その向こうに繋がる棟は、風紋殿と並んで立つ白く瀟洒な宮殿だ。この王宮にあって、極端に立ち入りが制限される特殊な場所――国王の妻たちの居所、後宮である。
女官たちのあまりの慌てぶりに、警戒した侍女のキーエがリリンスの前へ出た。
「何ですかあなた方は? 無礼ですよ」
さすがに険しいキーエの声に、二人は慌てて立ち止まった。小さく縮こまって頭を下げる。

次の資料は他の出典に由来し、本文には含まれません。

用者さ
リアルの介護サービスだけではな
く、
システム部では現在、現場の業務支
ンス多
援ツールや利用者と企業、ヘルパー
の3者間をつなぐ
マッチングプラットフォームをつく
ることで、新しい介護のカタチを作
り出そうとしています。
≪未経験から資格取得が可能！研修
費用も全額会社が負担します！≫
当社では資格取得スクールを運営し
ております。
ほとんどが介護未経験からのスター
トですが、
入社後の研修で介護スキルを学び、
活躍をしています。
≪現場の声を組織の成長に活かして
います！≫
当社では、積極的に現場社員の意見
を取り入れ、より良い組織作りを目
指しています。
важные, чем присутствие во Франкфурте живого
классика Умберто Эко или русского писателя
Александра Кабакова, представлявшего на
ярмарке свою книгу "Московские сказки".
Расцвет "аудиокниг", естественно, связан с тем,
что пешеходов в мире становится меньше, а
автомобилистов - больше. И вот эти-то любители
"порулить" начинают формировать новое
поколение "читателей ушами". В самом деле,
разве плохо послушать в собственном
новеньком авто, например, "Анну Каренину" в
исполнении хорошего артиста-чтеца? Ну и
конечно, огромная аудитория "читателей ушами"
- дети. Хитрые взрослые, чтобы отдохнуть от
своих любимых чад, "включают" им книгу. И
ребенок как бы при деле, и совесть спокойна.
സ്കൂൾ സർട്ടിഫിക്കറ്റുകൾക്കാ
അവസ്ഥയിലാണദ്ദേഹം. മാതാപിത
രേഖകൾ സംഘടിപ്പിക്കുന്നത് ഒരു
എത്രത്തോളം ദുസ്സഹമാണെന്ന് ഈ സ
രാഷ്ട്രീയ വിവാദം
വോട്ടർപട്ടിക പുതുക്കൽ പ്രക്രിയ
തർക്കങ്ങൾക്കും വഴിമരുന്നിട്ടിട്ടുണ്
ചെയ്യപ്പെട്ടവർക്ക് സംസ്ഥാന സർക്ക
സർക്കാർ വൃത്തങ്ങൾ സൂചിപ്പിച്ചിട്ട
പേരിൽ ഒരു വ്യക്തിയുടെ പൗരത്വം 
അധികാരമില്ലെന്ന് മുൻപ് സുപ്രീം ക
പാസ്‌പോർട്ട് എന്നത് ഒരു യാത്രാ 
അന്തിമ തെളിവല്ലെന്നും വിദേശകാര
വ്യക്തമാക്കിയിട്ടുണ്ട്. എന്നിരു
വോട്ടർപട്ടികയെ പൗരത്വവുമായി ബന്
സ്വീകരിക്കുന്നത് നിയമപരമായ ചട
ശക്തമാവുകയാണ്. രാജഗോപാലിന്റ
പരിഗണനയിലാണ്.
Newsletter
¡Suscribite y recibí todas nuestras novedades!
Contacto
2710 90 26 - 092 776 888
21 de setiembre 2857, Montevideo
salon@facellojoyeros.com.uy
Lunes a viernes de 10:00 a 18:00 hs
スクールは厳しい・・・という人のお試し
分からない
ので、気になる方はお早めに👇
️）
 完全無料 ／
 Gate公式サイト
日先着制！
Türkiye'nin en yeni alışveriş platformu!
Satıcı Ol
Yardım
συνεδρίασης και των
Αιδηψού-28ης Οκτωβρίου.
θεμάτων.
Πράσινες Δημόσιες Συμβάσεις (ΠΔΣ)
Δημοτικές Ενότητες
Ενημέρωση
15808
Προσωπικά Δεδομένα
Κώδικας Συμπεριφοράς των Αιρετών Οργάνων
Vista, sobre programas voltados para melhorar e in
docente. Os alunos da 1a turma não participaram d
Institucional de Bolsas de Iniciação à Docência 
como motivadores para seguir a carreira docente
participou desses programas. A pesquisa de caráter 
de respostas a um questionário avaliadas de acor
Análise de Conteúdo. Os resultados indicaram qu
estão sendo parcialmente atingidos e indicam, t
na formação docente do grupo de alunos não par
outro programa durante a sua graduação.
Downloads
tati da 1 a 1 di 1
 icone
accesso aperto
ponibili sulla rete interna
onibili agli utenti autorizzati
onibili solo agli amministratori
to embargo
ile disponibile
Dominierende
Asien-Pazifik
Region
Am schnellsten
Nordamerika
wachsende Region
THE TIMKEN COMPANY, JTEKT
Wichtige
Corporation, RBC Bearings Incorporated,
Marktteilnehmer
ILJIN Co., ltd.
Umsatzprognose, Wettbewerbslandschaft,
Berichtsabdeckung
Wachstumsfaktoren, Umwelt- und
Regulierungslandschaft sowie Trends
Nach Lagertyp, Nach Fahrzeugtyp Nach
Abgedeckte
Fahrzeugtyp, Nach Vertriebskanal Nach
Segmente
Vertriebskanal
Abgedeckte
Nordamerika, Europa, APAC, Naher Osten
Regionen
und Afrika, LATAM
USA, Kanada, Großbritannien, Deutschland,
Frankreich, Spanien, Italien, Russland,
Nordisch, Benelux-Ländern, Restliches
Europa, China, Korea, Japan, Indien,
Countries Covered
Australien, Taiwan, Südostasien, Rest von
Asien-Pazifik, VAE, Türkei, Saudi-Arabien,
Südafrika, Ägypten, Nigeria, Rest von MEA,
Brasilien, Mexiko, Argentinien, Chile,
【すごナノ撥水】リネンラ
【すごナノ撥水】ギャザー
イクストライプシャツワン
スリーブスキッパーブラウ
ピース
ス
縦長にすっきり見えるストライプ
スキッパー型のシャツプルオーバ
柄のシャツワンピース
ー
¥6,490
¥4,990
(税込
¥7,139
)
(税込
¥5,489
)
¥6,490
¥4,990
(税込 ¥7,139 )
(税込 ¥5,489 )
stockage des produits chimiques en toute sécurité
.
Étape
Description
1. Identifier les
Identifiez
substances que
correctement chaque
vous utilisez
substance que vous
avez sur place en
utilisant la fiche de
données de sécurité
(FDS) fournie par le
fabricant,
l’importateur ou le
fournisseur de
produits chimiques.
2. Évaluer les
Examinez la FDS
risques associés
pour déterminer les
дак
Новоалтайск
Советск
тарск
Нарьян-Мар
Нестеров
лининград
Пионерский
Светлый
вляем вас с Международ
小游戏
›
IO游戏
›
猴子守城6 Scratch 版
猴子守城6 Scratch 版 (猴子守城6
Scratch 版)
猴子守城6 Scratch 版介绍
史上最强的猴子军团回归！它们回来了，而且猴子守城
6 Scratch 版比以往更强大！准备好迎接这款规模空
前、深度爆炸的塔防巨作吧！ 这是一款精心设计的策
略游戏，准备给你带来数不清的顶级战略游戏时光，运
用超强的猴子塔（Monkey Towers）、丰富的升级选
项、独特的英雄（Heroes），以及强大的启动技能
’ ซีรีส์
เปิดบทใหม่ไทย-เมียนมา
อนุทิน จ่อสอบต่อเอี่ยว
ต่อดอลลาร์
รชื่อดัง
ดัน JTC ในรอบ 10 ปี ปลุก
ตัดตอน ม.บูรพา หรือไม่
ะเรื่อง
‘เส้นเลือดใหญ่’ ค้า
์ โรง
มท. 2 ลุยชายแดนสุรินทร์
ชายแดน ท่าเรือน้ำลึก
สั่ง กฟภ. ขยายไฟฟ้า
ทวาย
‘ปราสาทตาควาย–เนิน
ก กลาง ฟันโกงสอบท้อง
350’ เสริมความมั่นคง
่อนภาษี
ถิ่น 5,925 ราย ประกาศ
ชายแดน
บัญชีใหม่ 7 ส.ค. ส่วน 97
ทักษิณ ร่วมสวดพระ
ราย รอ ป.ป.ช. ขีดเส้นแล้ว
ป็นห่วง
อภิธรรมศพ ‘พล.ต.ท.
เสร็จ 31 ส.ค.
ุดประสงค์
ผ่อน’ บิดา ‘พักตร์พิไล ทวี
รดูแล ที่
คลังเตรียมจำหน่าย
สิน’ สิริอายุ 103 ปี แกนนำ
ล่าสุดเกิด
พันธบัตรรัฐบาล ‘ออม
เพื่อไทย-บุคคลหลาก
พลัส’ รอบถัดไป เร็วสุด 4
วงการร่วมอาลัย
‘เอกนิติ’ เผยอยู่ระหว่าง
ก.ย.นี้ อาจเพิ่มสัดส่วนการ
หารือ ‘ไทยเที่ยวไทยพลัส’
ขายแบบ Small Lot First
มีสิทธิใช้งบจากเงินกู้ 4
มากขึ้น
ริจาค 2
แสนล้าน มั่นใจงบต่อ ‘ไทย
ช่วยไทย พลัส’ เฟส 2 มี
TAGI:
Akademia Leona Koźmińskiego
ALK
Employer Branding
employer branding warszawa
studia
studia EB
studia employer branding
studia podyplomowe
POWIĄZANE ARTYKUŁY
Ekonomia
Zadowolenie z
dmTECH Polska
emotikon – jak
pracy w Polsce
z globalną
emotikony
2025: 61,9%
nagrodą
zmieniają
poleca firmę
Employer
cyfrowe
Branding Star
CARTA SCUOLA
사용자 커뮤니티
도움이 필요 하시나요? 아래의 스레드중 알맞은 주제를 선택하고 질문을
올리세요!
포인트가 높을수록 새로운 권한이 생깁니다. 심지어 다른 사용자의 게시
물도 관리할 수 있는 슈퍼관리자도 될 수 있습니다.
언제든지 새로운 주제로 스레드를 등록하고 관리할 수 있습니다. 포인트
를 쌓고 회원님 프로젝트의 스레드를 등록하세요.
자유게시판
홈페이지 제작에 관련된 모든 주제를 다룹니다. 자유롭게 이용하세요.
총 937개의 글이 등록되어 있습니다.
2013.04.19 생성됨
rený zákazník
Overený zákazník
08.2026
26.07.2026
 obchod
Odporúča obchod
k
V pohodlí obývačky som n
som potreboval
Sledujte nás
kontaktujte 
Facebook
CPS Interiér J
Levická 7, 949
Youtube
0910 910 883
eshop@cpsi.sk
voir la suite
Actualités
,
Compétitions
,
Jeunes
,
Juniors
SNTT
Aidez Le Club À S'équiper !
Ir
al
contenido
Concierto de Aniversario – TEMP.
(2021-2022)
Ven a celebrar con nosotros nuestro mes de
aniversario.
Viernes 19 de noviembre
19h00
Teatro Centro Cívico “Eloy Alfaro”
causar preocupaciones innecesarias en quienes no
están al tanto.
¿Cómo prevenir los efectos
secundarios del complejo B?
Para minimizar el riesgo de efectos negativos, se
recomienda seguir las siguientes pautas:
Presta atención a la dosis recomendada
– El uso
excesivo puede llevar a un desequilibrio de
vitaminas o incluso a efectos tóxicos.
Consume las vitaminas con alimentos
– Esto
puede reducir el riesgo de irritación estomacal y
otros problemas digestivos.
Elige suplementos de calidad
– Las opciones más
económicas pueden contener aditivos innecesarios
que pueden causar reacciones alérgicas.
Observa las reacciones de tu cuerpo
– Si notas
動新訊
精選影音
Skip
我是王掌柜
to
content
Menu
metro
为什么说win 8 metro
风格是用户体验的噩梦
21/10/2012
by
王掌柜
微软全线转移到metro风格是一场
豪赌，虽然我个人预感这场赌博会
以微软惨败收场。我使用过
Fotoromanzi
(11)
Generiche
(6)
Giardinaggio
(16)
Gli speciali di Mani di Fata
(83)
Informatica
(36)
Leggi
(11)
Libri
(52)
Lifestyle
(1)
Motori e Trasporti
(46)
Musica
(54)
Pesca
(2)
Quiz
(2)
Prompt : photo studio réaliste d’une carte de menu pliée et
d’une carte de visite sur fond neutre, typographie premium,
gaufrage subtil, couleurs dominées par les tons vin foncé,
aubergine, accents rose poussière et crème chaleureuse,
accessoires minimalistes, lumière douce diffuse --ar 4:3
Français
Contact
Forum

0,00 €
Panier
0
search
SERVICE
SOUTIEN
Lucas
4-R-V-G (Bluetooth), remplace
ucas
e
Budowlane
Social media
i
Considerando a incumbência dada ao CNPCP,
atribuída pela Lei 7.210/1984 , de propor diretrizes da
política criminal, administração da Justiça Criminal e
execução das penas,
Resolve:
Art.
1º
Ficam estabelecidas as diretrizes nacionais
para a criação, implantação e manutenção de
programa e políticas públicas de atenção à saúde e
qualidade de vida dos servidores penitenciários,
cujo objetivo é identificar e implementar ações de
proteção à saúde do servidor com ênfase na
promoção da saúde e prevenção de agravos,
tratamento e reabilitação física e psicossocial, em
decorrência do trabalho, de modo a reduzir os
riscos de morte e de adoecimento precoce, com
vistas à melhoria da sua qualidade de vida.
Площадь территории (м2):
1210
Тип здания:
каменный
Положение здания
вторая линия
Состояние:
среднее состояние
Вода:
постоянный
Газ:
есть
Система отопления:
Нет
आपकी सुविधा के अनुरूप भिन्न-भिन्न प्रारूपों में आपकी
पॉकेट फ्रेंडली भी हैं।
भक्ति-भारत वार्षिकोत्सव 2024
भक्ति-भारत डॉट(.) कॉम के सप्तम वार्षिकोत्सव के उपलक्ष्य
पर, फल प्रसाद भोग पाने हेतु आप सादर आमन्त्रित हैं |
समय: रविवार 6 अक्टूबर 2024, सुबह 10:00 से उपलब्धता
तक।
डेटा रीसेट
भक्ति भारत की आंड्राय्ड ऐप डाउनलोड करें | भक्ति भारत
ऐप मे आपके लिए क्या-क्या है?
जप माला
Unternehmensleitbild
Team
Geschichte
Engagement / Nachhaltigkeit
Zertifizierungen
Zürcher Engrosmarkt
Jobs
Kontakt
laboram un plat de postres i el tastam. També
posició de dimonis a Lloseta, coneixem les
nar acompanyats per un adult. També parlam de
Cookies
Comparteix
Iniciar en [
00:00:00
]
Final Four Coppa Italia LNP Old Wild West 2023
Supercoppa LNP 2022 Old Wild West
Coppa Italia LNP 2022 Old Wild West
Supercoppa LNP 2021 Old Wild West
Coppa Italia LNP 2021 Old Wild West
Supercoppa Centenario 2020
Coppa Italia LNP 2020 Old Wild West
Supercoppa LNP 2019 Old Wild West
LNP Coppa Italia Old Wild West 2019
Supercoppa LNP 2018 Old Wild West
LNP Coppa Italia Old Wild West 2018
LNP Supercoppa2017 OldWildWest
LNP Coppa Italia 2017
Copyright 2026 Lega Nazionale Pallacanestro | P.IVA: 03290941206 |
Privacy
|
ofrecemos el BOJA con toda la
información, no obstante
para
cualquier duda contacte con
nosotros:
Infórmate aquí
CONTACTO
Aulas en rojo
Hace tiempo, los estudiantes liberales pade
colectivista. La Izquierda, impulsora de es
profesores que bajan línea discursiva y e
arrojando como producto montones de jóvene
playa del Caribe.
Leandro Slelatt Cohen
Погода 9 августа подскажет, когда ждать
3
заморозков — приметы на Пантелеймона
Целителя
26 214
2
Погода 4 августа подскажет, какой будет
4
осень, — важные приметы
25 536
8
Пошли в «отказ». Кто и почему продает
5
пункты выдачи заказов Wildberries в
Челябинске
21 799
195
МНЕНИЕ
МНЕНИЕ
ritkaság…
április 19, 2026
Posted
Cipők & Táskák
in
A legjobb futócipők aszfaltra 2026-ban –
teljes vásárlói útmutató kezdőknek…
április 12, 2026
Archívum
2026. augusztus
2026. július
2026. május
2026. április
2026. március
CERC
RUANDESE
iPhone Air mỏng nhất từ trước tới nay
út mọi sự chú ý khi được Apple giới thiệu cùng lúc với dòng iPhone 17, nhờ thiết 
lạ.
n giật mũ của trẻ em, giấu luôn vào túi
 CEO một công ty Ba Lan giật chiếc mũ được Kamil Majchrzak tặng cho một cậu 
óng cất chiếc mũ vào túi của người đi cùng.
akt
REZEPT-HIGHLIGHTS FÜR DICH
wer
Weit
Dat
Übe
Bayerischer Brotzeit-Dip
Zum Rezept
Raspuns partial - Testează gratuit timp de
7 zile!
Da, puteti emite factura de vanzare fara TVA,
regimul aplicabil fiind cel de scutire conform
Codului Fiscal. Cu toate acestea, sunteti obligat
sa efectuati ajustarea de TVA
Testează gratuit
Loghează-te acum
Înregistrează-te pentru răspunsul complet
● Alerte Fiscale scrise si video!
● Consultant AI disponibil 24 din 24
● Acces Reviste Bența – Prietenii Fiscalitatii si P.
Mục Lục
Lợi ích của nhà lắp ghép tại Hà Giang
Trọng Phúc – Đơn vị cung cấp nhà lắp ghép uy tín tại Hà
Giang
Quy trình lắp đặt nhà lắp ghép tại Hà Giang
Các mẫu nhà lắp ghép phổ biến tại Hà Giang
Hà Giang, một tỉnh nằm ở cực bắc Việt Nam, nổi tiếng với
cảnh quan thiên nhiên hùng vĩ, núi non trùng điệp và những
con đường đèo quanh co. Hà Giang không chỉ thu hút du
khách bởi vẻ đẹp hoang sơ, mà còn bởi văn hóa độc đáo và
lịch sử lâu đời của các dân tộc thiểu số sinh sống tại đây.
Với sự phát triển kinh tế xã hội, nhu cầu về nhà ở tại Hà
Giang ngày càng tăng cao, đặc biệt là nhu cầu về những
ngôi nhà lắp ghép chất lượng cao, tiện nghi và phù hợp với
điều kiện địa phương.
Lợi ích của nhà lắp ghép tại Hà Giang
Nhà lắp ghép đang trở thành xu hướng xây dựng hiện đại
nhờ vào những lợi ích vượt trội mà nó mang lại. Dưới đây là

「も、申し訳ございません! 今姫様のお部屋に伺おうとしていたところで……」
「ここでお会いできて幸運でしたわ! 姫様、お呼び止めした非礼ををお許し下さいませ。畏れ入りますが、これから後宮へお越し頂けませんでしょうか?」
息を切らせつつ懇願する二人の女官に、リリンスは見覚えがあった。国王妾妃の侍女で、確かそれぞれ別々の女についていたはずだ。
ピンとくるものがあって、リリンスは肯いた。
「何か揉め事ね?」
「は……はい」
「分かったわ。案内して」
キーエが苦い顔をしたが、リリンスは気にせずに女官たちの後をついて行った。